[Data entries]
------------

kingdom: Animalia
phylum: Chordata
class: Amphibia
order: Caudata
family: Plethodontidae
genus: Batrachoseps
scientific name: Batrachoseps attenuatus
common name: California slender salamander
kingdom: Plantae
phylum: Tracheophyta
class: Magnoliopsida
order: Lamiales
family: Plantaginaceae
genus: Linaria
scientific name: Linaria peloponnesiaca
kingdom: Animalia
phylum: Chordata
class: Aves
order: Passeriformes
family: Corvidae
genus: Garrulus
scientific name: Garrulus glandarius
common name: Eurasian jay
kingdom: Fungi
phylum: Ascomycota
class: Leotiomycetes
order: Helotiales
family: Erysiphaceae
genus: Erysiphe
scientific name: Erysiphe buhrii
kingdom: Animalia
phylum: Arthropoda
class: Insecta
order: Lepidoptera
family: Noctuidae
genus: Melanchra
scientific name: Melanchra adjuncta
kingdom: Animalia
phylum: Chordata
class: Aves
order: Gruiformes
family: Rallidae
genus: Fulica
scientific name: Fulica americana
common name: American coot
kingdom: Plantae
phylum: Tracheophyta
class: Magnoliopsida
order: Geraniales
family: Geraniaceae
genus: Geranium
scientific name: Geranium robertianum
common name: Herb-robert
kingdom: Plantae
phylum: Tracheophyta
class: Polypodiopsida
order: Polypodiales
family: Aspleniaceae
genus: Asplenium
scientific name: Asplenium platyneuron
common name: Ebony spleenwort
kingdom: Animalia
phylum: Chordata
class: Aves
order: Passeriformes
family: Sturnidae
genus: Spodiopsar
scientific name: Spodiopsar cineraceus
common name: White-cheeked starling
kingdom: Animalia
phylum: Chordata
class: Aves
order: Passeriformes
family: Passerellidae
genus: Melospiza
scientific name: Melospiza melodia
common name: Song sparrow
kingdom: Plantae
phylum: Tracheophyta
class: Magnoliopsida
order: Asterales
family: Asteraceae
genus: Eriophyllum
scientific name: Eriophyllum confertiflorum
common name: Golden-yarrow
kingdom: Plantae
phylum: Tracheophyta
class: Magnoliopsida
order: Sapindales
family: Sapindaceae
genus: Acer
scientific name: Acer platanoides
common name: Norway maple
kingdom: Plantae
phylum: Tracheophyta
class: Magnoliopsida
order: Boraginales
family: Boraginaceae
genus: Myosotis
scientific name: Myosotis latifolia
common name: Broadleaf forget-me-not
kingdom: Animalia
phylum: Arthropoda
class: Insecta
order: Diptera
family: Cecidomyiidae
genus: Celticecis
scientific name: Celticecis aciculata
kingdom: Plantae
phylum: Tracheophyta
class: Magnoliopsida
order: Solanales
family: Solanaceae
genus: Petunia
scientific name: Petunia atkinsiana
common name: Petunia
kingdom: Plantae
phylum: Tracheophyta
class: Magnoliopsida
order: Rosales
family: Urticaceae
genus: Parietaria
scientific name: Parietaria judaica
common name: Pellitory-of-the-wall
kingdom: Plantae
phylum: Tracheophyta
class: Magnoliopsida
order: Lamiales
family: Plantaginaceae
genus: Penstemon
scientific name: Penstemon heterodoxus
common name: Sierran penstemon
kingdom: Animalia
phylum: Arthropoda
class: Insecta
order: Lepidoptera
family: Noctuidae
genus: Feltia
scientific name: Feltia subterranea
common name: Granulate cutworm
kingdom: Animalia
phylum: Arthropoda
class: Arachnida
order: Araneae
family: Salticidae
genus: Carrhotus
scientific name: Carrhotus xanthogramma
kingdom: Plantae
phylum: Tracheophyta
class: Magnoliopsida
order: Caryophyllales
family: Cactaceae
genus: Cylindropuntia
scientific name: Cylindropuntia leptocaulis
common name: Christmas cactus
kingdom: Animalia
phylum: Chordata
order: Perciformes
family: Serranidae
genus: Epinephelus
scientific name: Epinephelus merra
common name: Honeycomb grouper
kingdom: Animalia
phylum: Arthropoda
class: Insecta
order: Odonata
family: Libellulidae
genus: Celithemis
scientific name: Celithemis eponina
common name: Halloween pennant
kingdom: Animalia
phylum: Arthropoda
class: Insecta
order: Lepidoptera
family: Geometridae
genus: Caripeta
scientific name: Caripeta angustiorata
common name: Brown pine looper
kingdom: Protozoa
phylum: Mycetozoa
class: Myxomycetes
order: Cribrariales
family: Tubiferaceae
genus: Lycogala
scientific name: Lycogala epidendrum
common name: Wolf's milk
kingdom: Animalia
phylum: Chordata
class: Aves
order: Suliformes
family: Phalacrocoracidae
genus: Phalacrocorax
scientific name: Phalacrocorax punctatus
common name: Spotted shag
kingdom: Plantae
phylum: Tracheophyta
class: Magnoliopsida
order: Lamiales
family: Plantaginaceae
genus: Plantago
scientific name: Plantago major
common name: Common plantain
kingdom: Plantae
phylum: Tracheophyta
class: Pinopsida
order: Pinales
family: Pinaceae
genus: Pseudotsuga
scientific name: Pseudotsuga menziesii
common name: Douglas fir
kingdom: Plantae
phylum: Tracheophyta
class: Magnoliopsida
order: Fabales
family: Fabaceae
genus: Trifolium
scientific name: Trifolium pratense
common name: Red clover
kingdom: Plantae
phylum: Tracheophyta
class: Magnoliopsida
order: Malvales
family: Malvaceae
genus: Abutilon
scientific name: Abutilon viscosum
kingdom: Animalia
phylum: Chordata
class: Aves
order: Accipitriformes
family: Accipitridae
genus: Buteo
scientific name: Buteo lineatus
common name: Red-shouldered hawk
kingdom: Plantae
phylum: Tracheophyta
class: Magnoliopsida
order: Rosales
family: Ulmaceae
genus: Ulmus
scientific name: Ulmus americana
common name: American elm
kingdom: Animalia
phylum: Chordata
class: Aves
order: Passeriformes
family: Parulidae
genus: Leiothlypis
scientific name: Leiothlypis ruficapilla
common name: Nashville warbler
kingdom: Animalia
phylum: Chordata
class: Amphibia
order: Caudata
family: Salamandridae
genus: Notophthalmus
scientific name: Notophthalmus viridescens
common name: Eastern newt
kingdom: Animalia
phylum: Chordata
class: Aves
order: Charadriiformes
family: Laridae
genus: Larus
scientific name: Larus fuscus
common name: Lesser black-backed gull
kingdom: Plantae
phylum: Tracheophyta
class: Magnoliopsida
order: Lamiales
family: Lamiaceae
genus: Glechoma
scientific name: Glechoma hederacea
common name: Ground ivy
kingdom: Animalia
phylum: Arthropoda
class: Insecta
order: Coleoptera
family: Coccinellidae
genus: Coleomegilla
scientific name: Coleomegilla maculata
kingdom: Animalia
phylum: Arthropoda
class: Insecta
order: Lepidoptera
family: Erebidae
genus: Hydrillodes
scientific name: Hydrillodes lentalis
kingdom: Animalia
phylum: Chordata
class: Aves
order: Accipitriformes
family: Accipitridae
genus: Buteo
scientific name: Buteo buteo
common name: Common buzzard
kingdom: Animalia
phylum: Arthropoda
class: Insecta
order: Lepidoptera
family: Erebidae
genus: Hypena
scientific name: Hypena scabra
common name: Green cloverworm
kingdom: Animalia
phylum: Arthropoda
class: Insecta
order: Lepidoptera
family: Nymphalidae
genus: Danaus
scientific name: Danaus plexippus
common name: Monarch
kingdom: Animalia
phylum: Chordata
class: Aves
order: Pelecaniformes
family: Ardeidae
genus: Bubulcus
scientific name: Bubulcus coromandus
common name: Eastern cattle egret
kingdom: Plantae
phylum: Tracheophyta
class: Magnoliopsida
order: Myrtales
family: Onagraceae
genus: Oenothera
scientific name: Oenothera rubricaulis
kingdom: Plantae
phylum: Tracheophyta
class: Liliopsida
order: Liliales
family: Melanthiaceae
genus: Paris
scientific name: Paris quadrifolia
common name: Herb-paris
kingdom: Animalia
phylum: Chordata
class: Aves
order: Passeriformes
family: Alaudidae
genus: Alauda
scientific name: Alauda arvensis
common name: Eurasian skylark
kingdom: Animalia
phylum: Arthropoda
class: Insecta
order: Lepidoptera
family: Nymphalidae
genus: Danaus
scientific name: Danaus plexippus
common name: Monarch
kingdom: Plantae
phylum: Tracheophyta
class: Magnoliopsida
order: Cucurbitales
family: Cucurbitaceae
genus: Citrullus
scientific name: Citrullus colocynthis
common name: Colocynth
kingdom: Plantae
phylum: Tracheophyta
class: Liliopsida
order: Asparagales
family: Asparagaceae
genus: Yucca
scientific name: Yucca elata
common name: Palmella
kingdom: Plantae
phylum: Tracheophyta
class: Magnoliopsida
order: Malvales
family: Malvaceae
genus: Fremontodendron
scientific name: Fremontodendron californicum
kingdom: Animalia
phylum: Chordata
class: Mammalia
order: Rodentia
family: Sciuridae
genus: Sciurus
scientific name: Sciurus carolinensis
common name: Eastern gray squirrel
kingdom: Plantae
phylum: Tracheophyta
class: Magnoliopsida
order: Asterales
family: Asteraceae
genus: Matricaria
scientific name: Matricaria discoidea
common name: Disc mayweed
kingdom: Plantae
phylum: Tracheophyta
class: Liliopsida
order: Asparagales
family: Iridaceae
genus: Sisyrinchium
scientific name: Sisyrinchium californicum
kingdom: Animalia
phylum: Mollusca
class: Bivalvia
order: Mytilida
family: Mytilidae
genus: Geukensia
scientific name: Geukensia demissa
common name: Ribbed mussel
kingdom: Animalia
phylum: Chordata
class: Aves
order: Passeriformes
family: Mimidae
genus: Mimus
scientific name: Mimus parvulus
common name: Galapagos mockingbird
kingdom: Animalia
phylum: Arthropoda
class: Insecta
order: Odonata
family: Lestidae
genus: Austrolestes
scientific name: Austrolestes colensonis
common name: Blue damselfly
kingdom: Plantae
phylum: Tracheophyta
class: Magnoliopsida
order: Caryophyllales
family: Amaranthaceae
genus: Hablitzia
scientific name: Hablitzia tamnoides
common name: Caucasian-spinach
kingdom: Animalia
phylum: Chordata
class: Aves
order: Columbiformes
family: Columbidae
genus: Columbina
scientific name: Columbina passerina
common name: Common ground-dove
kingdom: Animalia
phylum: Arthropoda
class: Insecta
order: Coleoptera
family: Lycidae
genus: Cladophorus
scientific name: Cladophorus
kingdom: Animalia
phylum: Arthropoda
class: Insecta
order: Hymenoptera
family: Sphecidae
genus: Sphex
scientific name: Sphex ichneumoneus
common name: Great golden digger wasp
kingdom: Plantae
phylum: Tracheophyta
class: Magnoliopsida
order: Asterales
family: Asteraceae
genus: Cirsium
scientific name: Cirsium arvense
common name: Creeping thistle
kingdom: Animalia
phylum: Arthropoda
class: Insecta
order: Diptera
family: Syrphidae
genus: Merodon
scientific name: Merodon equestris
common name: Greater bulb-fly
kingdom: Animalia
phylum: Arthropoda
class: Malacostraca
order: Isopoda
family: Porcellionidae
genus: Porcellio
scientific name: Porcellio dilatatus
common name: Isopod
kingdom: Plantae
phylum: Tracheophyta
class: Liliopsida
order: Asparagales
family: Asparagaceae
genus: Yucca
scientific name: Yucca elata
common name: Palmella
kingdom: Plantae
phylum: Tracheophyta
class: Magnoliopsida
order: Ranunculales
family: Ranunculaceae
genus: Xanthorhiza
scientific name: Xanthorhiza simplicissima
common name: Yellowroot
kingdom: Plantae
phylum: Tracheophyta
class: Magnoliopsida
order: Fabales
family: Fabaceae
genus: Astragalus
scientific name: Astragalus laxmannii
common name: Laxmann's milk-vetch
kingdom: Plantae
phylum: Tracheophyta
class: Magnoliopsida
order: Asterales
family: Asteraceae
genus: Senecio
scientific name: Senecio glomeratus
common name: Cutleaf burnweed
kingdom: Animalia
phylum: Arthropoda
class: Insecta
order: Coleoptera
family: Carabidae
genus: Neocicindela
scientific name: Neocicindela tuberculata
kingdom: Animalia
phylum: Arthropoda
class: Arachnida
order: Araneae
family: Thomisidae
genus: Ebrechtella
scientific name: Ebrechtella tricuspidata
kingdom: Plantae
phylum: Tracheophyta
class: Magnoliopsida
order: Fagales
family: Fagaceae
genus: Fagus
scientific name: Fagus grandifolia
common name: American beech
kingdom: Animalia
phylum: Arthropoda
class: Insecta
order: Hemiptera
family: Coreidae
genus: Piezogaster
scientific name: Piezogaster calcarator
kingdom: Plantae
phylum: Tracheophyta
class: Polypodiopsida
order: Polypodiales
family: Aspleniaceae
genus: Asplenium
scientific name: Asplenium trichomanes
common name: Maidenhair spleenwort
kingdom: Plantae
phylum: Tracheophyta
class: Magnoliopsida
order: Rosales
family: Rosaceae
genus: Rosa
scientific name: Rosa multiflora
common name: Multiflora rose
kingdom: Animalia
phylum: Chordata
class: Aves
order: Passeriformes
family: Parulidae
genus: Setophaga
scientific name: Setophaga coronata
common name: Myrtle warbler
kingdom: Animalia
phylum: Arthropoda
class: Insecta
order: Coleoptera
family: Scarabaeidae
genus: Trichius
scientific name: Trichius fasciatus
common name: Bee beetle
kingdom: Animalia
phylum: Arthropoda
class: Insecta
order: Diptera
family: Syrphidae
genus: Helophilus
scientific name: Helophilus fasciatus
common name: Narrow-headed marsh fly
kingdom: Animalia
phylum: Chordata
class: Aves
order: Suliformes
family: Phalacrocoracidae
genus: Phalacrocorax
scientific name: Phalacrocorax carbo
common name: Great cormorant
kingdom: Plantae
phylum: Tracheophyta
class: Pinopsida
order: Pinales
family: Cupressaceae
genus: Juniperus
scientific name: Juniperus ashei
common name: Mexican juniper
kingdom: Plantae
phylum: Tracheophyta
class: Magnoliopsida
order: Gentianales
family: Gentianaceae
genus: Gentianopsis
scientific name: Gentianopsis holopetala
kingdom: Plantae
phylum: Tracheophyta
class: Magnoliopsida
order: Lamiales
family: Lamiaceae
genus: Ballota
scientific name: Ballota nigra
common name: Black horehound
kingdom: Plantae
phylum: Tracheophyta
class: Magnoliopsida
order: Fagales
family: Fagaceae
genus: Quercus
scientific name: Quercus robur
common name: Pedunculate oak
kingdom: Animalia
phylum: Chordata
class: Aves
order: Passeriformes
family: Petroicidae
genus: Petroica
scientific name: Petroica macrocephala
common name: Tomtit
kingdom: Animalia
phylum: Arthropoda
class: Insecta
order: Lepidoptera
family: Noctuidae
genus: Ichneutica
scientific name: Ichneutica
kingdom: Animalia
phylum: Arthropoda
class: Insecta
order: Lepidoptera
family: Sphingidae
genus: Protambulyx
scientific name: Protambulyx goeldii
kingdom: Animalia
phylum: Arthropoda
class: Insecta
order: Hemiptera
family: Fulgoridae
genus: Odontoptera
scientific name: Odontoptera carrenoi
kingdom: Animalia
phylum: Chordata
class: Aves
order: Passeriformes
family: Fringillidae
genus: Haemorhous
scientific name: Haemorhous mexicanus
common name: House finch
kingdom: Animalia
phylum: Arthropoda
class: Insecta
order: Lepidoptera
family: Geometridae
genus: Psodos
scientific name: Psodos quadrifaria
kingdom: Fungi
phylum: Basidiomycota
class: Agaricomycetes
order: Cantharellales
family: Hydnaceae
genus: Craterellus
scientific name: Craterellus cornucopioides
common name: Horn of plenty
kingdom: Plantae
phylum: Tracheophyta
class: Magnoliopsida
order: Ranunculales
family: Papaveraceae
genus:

------------

**REQUIREMENT:** Copy the data word for word, starting at its first line and ending at the line containing "scientific name: Myosotis latifolia", with both of those lines included.

**SOLUTION TO THIS EXERCISE:**
kingdom: Animalia
phylum: Chordata
class: Amphibia
order: Caudata
family: Plethodontidae
genus: Batrachoseps
scientific name: Batrachoseps attenuatus
common name: California slender salamander
kingdom: Plantae
phylum: Tracheophyta
class: Magnoliopsida
order: Lamiales
family: Plantaginaceae
genus: Linaria
scientific name: Linaria peloponnesiaca
kingdom: Animalia
phylum: Chordata
class: Aves
order: Passeriformes
family: Corvidae
genus: Garrulus
scientific name: Garrulus glandarius
common name: Eurasian jay
kingdom: Fungi
phylum: Ascomycota
class: Leotiomycetes
order: Helotiales
family: Erysiphaceae
genus: Erysiphe
scientific name: Erysiphe buhrii
kingdom: Animalia
phylum: Arthropoda
class: Insecta
order: Lepidoptera
family: Noctuidae
genus: Melanchra
scientific name: Melanchra adjuncta
kingdom: Animalia
phylum: Chordata
class: Aves
order: Gruiformes
family: Rallidae
genus: Fulica
scientific name: Fulica americana
common name: American coot
kingdom: Plantae
phylum: Tracheophyta
class: Magnoliopsida
order: Geraniales
family: Geraniaceae
genus: Geranium
scientific name: Geranium robertianum
common name: Herb-robert
kingdom: Plantae
phylum: Tracheophyta
class: Polypodiopsida
order: Polypodiales
family: Aspleniaceae
genus: Asplenium
scientific name: Asplenium platyneuron
common name: Ebony spleenwort
kingdom: Animalia
phylum: Chordata
class: Aves
order: Passeriformes
family: Sturnidae
genus: Spodiopsar
scientific name: Spodiopsar cineraceus
common name: White-cheeked starling
kingdom: Animalia
phylum: Chordata
class: Aves
order: Passeriformes
family: Passerellidae
genus: Melospiza
scientific name: Melospiza melodia
common name: Song sparrow
kingdom: Plantae
phylum: Tracheophyta
class: Magnoliopsida
order: Asterales
family: Asteraceae
genus: Eriophyllum
scientific name: Eriophyllum confertiflorum
common name: Golden-yarrow
kingdom: Plantae
phylum: Tracheophyta
class: Magnoliopsida
order: Sapindales
family: Sapindaceae
genus: Acer
scientific name: Acer platanoides
common name: Norway maple
kingdom: Plantae
phylum: Tracheophyta
class: Magnoliopsida
order: Boraginales
family: Boraginaceae
genus: Myosotis
scientific name: Myosotis latifolia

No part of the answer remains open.